Pandangan ini disampaikan Dekan Fakultas Syariah Universitas Islam Negeri KH Ahmad Shiddiq atau UIN KHAS Jember, Jawa Timur, Prof Harisudin. Hal tersebut disampaikannya pada acara ‘Orientasi Pengenalan Jati Diri Universitas Jember bagi CPNS Formasi Tahun 2021’ di Hotel Ketapang Indah Banyuwangi, Sabtu (17/12/2022).
“Moderasi beragama berarti cara beragama jalan tengah. Dengan moderasi beragama, seseorang tidak ekstrem dan tidak berlebih-lebihan saat menjalani ajaran agamanya.
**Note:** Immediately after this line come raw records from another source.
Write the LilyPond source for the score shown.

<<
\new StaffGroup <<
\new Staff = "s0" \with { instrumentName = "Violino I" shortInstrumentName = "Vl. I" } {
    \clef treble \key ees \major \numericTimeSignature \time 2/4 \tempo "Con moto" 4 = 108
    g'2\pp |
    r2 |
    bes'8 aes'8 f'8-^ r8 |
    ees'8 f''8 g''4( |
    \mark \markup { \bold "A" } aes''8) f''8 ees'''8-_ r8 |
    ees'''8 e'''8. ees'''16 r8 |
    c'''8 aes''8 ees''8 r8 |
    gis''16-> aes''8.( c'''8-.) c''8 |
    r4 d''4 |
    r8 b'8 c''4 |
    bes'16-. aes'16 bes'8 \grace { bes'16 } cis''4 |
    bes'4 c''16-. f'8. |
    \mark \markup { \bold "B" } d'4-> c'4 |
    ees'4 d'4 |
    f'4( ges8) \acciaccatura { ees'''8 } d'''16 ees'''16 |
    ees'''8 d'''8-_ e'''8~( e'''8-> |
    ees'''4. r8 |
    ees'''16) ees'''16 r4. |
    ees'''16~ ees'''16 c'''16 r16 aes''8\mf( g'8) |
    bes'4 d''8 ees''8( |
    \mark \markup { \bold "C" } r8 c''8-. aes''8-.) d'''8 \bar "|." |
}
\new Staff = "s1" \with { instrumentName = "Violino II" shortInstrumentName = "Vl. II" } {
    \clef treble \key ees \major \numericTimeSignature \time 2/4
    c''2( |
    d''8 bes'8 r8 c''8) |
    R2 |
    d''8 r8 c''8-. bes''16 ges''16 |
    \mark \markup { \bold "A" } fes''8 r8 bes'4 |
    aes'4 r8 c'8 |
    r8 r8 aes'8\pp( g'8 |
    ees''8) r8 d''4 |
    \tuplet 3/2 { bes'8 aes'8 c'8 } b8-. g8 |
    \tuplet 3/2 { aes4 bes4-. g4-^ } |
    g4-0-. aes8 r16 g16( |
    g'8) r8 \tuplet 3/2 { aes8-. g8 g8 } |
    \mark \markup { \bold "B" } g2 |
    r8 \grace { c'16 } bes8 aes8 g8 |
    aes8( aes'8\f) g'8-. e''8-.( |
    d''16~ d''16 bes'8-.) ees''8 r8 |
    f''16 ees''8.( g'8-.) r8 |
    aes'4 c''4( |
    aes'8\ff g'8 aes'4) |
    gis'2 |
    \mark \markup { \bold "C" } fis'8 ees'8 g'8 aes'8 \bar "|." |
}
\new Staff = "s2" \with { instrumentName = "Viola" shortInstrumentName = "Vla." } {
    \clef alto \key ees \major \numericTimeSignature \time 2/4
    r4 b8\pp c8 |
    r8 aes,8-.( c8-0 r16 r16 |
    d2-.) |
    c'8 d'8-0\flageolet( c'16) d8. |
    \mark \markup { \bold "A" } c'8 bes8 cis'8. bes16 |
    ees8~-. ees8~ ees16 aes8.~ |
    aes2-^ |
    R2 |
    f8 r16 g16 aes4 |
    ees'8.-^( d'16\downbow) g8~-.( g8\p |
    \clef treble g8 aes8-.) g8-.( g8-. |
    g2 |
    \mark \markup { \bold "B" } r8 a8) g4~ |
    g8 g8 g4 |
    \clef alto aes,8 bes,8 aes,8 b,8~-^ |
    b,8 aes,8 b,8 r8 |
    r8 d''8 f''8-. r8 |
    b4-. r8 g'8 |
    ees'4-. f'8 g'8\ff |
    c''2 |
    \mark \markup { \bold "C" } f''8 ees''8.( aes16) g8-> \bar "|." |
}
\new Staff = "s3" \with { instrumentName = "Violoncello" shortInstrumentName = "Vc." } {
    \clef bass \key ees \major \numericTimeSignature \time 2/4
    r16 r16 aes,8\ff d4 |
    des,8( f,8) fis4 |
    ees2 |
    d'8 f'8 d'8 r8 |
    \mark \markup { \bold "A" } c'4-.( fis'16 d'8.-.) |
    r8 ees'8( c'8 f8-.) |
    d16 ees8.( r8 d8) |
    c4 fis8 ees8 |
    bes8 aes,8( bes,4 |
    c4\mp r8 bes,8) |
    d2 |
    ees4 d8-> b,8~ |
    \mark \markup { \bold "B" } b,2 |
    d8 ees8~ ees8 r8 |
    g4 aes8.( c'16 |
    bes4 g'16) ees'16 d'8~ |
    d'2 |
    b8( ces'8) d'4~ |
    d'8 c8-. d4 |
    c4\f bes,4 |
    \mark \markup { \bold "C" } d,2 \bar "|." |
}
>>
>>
Orang yang mempraktikan moderasi beragama dikatakan orang moderat,” katanya.
Dijelaskannya bahwa moderasi juga diartikan sebagai sesuatu yang terbaik, dan yang terbaik adalah sikap tengah-tengah. Misalnya keberanian adalah sikap terbaik antara nekat dan sifat takut. Dermawan adalah sikap terbaik antara pelit dan sifat kikir, dan seterusnya.
Baca Juga
Moderasi Beragama dan Urgensinya
Menurut Pengasuh Pesantren Darul Hikam Mangli Jember tersebut, terdapat tiga pondasi dalam moderasi beragama. Yaitu tidak berlebih-lebihan, tidak mengganggu ketertiban umum, serta tidak melanggar batasan kemanusiaan. Selain itu, metode yang dapat dilakukan untuk memahami Islam, salah satunya ialah mengajarkan Islam dari satu generasi ke generasi lain melalui jejaring sanad yang dapat dipertanggungjawabkan.
“Dalam hadits dikatakan al-’ulama waratsatul anbiya. Artinya Islam disebar melalui jaringan intelektual ulama mulai sekarang hingga sampai pada Rasulullah. Ini yang disebut pemahaman agama yang bersanad,” tuturnya.
Ketua Komisi Pengkajian, Penelitian dan Pelatihan Majelis Ulama Indonesia (MUI) Jawa Timur tersebut mengingatkan bahwa Islam bersifat fleksibel. Dan berislam tidak menjadikan orang hilang keindonesian maupun kesukuannya.
“Seorang muslim dapat meneguhkan keislamannya, namun juga tetap bisa menjaga keindonesiaan dan kesukuannya. Misalnya yang bersangkutan sebagai muslim, orang Indonesia dan juga orang Madura,” tegasnya.
Islam juga mengajarkan untuk menjalin hubungan persaudaraan, baik ukhuwah islamiyah yakni persaudaraan sesama Islam, ukhuwah wathaniyah atau persaudaraan sesama anak bangsa, serta ukhuwah basyariah yaitu persaudaraan sesama anak manusia. Dan tujuan akhir beragama dalam Islam, adalah menjadi orang baik.
“Dalam bahasa hadits disebut liutammima makarimal akhlak yakni agar menyempurnakan akhlak mulia. Hal ini juga dikenal dalam bahasa Jawa dengan kalimat ndadani awak atau reparasi diri yakni tidak pernah merasa menjadi orang yang lebih baik dari lainnya,” pungkas dia.